ABOUT THIS TASK
Scan the listing for the word "Table" and report every line that contains it.

DATA
-- Opening Marker --

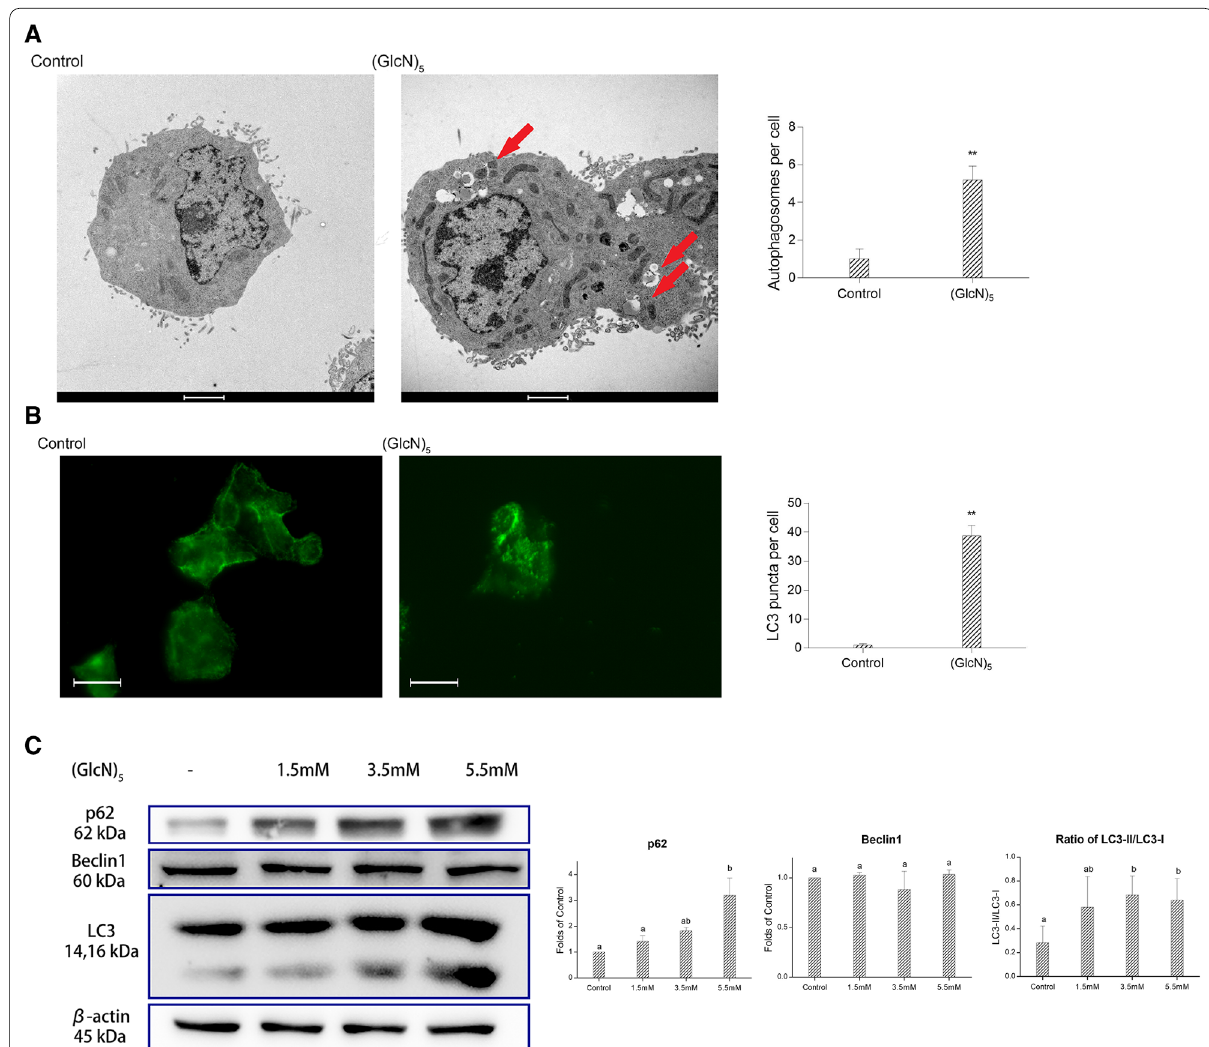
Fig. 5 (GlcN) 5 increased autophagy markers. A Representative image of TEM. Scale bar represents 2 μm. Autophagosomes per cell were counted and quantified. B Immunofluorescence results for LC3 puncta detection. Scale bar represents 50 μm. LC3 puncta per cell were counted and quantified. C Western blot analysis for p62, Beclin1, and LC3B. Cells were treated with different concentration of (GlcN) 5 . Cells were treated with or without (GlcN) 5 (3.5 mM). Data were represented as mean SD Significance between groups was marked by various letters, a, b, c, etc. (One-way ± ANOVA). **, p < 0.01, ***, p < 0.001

-- Closing Marker --
-- Opening Marker --

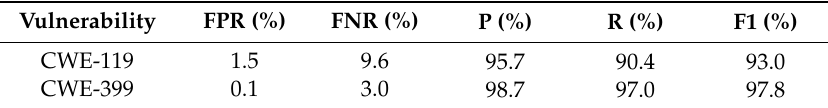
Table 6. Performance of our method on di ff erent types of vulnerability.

-- Closing Marker --
-- Opening Marker --

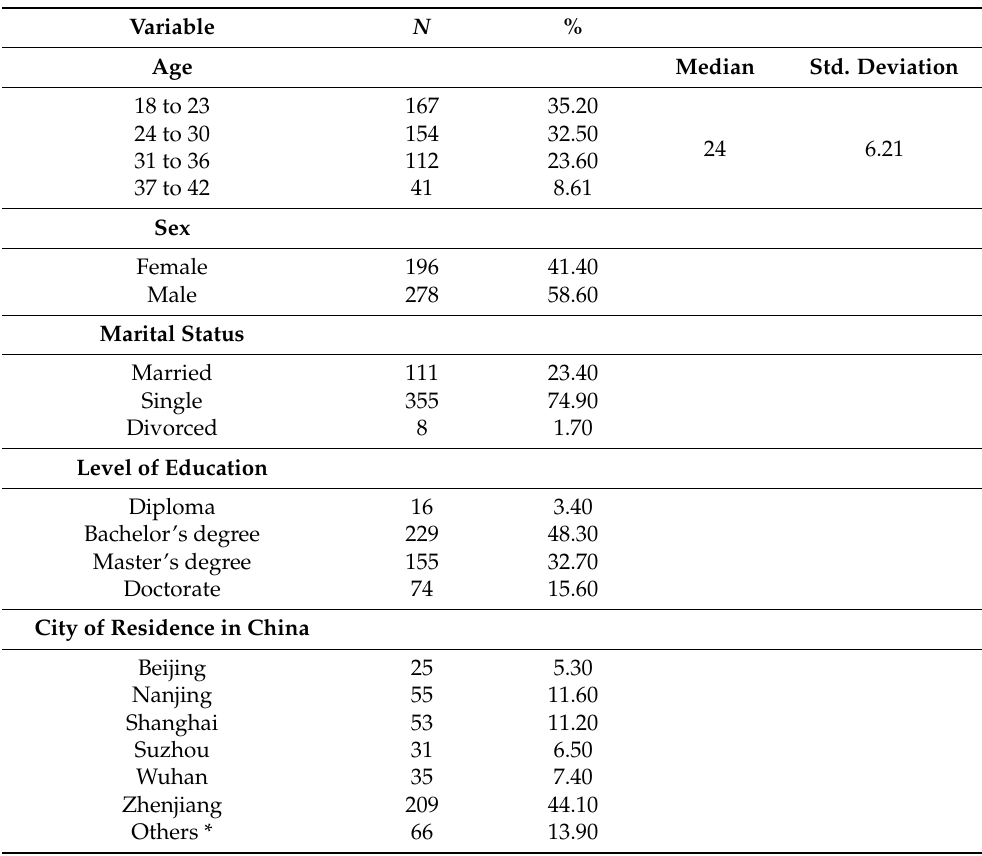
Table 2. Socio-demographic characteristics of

-- Closing Marker --

EXERCISE RESULT
Table 6. Performance of our method on di ff erent types of vulnerability.
Table 2. Socio-demographic characteristics of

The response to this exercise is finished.